Pemerintah telah menggulung lengan bajunya untuk menyiapkan paket peradilan baru, kata Erdogan pada acara pembukaan gedung layanan baru untuk Mahkamah Agung dan membuka awal tahun peradilan 2021-2022.
"Teman-teman kita akan membawa paket baru ini ke agenda parlemen sesegera mungkin," tambah presiden Turki.
"Strategi reformasi kami didasarkan pada cita-cita kami untuk tiap individu yang bebas, masyarakat yang kuat, dan Turki yang lebih demokratis," tutur dia.
Pada 2 Maret, Erdogan mengumumkan rencana soal hak asasi manusia, mengungkap 11 prinsip yang akan dilaksanakan dalam dua tahun.
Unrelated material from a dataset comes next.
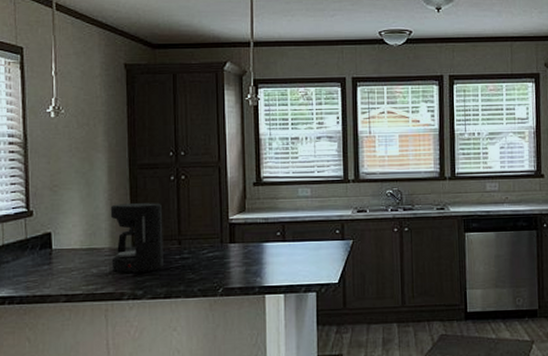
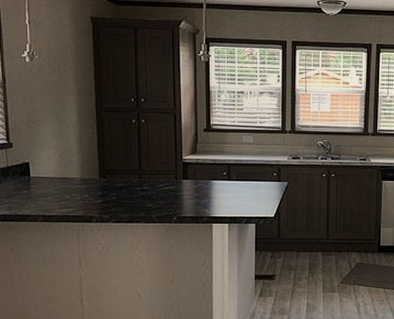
coffee maker: present [110,203,163,273] -> none [80,141,126,200]

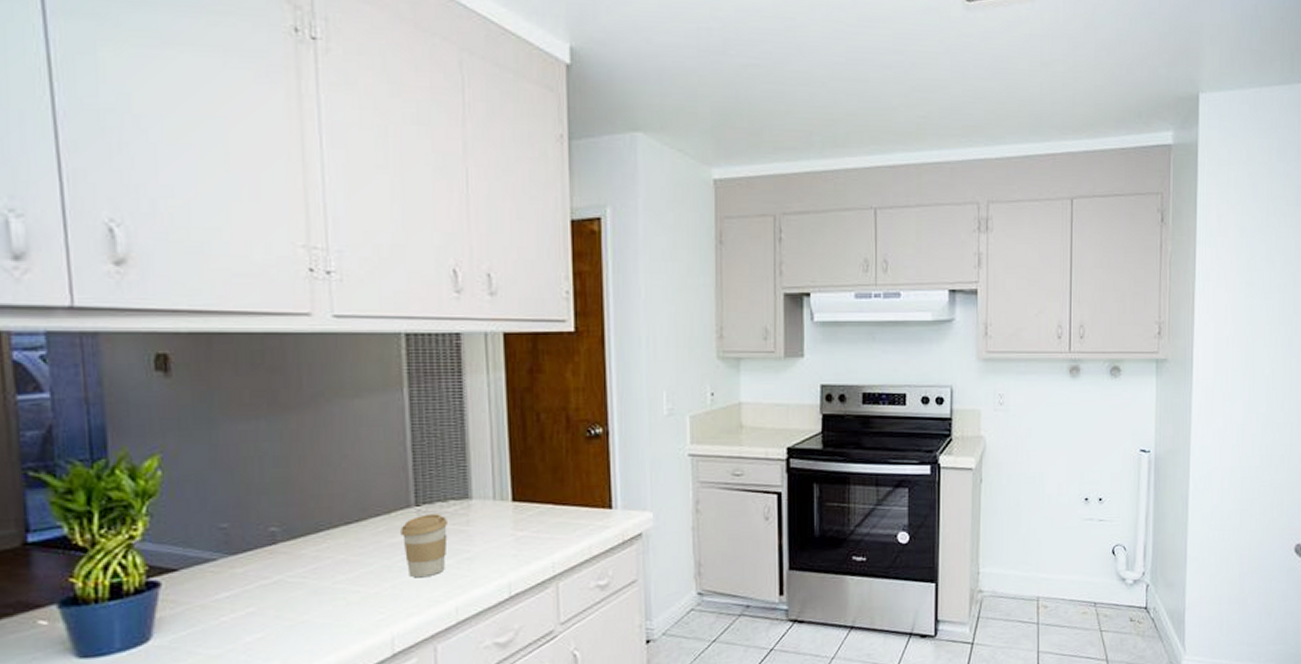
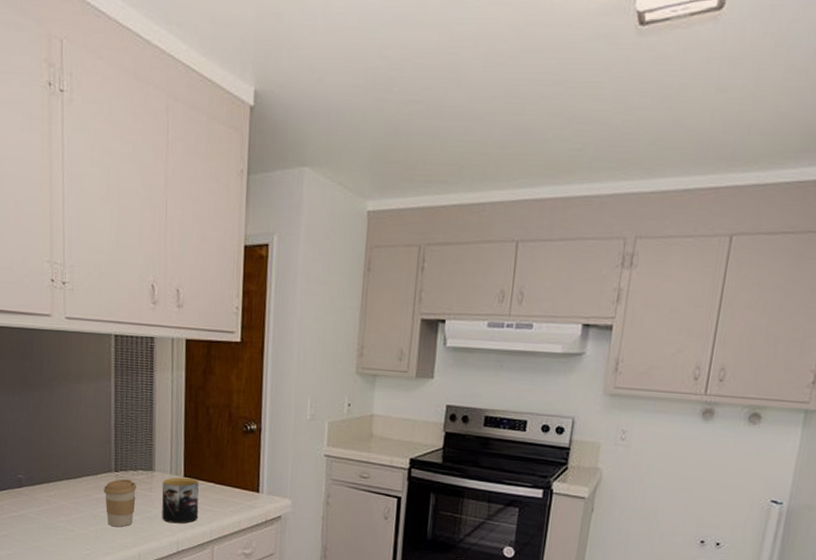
mug: none [483,501,535,562] -> present [161,477,199,524]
Reformasi ini dirancang sebagai rencana "berbasis luas" untuk memperkuat perlindungan hak, kebebasan dan keamanan individu, independensi peradilan, privasi pribadi, transparansi, dan hak milik, serta melindungi kelompok rentan dan meningkatkan kesadaran administratif dan sosial terkait HAM.
Konstitusi baru
Mengenai kemungkinan pembentukan konstitusi baru untuk Turki, Erdogan mengatakan Partai Keadilan dan Pembangunan (AK) negara itu berencana untuk mengumumkan rancangannya pada bulan-bulan pertama tahun depan.
Pada upaya serupa oleh partai-partai oposisi, Presiden Erdogan mengatakan bahwa merundingkan rancangan ini dan membentuk teks bersama akan menjadi "kemenangan besar bagi Turki."
Awal tahun ini, Erdogan telah mengajak semua partai politik di Turki untuk berpartisipasi dalam penyusunan konstitusi baru.
Seruan Erdogan untuk konstitusi sipil baru telah didukung oleh Partai Gerakan Nasionalis (MHP), sekutu Partai Keadilan dan Pembangunan (AK) di bawah Aliansi Rakyat.
Konstitusi Turki saat ini dirancang setelah kudeta militer pada tahun 1980.